## Provided passage:
---

Monday 19 November 2018

Miki Kashtan: Restoring Flow and Natural Abundance

In this third part of her blog series, Miki Kashtan continues to explore how we can share resources in ways that encourage connection and are based on empathy.  She describes her experience of the challenges and the joys of working in this way.  

Recently, I’ve been to Mexico City, leading three back-to-back workshops on topics of collaboration, leadership, and social transformation. It was clear to me that I would want to engage in a Financial Co-Responsibility process with the organizing team along the lines described in my previous post.

Central to what Dominic teaches about the Financial Co-Responsibility process is that we develop its specific forms locally, based on a system of agreements between all involved. When gleaned from what works in our local contexts, this supports a positive mutual influencing of the conditions in which we live, and our iterative efforts evolve the process over time. In this first iteration in Mexico, what I invited my colleagues into was based on years of experimenting with various forms of gift economy, most recently specifically influenced by Dominic’s approach. One of the limitations is that my local colleagues and I didn’t actually develop a system together; I was simply asking them to accept a process that I’ve used previously in other contexts, which then began to be organically adapted, as you will see below.

The organizing team accepted, with exquisite grace, my invitation to this experiment, without having previously done anything like it. They went on blind faith.

They told me later that they worked about 4 times as hard as they would have if they’d been organizing the event using the familiar transactional way. They decided what their limits of risk were and operated fully within them, asking most people to pay equally for the basic costs because it was too much risk for them. Even for this part, they did invite some people to come without paying for their food and space rental share.

---

## Things to do:
(a) List the workshop topics named in the Financial Co-Responsibility blog post.
(b) Using the Financial Co-Responsibility blog post, answer these:
(i) In which city were the three workshops held?
(ii) About how much harder did the organizing team say they worked than they would have under the familiar transactional way?
(iii) What did the team ask most people to pay equally for?
(c) Carry on the blog post about Financial Co-Responsibility in Mexico City from its last sentence.

---

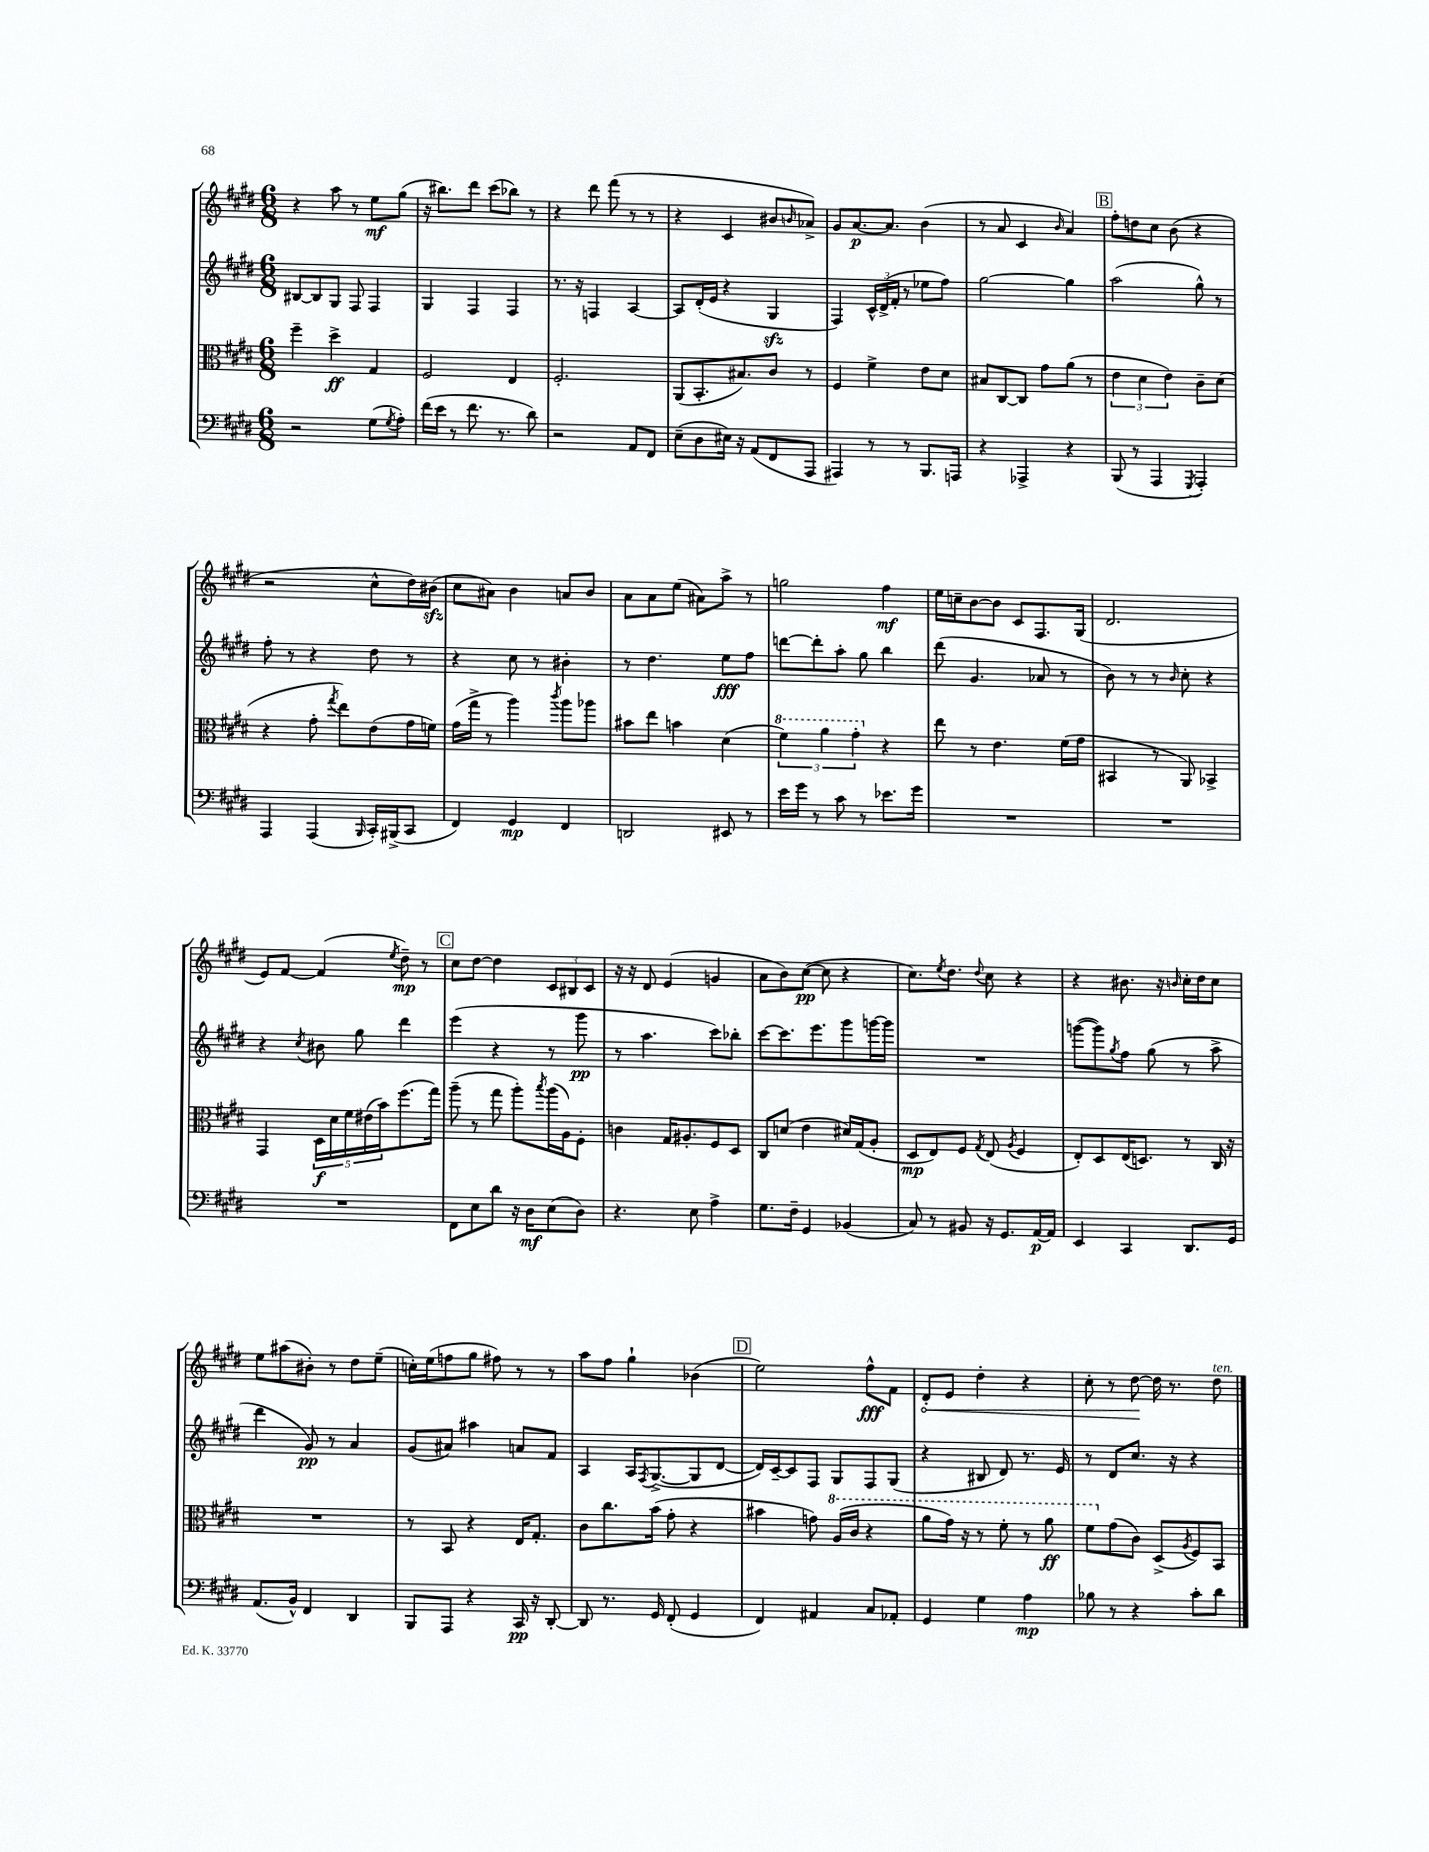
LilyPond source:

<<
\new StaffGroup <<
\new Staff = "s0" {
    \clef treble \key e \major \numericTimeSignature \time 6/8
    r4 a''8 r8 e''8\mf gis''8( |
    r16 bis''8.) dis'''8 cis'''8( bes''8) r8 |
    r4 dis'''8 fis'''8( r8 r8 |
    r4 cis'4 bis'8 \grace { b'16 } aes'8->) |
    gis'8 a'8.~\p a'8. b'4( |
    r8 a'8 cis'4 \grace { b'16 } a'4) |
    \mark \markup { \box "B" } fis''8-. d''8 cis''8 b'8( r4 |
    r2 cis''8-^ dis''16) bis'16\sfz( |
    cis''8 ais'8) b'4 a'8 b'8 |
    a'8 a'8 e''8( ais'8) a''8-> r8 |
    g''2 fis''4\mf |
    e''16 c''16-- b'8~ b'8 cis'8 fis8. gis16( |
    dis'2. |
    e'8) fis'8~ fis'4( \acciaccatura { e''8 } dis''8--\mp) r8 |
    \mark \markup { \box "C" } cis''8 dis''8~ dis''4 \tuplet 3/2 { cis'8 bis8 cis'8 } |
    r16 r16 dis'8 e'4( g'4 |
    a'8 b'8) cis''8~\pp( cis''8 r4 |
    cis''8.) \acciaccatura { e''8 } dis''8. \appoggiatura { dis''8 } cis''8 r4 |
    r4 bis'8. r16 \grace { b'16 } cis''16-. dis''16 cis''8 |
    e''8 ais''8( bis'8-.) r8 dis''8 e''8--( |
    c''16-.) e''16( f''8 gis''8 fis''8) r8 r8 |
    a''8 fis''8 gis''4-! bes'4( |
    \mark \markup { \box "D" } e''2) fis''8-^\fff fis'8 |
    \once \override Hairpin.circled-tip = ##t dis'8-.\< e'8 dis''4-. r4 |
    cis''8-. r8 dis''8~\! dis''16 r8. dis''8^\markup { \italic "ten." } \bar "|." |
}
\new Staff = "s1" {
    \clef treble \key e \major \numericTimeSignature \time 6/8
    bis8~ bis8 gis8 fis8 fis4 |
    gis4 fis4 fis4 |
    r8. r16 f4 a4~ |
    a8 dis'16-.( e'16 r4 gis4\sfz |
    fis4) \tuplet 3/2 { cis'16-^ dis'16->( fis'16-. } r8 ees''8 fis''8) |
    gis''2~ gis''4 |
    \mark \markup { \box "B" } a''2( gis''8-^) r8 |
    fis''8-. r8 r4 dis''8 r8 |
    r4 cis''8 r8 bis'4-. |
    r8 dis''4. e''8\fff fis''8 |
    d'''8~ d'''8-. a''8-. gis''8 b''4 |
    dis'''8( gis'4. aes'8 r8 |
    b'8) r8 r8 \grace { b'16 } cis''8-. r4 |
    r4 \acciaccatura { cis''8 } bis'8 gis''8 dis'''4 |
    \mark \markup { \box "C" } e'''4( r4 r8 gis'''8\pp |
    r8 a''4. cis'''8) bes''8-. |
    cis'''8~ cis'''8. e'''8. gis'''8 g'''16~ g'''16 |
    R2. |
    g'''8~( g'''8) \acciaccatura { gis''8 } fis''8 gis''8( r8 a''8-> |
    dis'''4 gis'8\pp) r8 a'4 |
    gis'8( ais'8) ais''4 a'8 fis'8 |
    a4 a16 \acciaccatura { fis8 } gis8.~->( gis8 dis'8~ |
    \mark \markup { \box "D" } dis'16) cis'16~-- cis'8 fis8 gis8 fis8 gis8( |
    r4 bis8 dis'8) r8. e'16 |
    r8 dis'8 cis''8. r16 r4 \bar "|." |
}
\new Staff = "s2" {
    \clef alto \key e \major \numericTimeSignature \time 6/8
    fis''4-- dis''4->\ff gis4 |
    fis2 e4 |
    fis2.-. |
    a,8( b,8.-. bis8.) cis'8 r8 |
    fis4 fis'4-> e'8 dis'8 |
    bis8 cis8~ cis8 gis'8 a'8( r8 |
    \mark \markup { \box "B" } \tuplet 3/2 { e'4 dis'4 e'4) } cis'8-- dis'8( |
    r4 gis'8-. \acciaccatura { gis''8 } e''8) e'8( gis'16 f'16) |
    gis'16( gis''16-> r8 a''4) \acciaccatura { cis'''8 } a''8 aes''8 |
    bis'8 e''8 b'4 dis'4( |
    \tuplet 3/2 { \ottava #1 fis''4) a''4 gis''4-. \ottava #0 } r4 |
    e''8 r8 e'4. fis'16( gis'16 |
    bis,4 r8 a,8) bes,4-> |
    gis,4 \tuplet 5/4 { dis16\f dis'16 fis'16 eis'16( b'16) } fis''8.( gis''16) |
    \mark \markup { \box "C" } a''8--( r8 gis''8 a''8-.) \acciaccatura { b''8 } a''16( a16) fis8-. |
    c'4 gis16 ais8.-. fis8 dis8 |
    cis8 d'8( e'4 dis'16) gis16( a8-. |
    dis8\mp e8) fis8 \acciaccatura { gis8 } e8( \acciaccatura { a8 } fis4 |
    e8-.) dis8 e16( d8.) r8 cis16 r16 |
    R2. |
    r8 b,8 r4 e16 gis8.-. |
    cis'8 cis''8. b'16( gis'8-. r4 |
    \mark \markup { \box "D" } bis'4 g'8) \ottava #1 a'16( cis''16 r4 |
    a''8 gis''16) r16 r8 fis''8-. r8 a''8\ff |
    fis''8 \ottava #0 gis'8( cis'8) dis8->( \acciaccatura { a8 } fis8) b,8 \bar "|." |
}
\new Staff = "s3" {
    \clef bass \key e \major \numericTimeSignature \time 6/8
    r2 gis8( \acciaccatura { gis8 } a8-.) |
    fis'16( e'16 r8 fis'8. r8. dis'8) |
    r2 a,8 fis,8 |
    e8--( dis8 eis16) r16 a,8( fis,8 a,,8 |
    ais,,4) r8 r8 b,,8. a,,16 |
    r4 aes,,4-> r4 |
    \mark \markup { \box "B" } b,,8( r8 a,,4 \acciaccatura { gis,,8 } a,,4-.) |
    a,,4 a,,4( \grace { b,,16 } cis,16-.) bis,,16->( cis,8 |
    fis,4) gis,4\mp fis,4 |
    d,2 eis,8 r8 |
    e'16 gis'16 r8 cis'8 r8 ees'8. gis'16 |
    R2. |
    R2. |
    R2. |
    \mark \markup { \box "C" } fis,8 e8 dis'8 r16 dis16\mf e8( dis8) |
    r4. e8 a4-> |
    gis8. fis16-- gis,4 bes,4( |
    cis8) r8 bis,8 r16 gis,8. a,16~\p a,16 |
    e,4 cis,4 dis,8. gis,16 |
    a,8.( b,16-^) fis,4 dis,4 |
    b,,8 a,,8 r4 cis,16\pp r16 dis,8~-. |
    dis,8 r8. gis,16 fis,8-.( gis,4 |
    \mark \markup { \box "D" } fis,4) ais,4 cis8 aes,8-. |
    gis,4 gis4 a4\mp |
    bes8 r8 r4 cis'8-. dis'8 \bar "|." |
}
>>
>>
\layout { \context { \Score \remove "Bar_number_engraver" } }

---

## Expected responses:
(a)
collaboration
leadership
social transformation

(b)
(i) Mexico City
(ii) About 4 times as hard
(iii) The basic costs

(c)
Had I known how much stress the organizers lovingly accepted, I might have halted the experiment, much to everyone’s loss, because so much was made possible on account of their willingness, and then that of the entire group. First, about 20 of the 110 or so people who participated in the events were women from several Latin American countries working with marginalized or vulnerable communities. Would they have come if there had been a fixed price? It seems unlikely. Then, the entire experience of collecting and distributing money was a small taste of what the world could be like if nonviolent principles were applied globally to economics.

Because people were coming and going between the different events, and because of the way that we collected the money, we didn’t know until hours before the end how much money we would have. Up until then, the organizers were still anxious about whether all people would convert their pledges to money. Then, by the time the money pile started, we were able to celebrate together that we had all we had asked for.

Once we knew how much we had, we created a circle at the center for the organizing and training team and an empty chair for anyone from the larger community to come into the circle and participate. And then the process went on for about two hours until we were all done. Every moment contributed to sustainability for many who needed it (well beyond the original event team), meaning, transformation, trust, connection, and a palpable sense of possibility. Even a little bit of seeming magic: when the process ended, all of us on the team received more or less what we asked for, through many circuitous pathways, and several other people in the community received entirely unexpected small amounts of money in support of their own or their communities’ needs in addition. In the next post, I share some snippets from how this came to be.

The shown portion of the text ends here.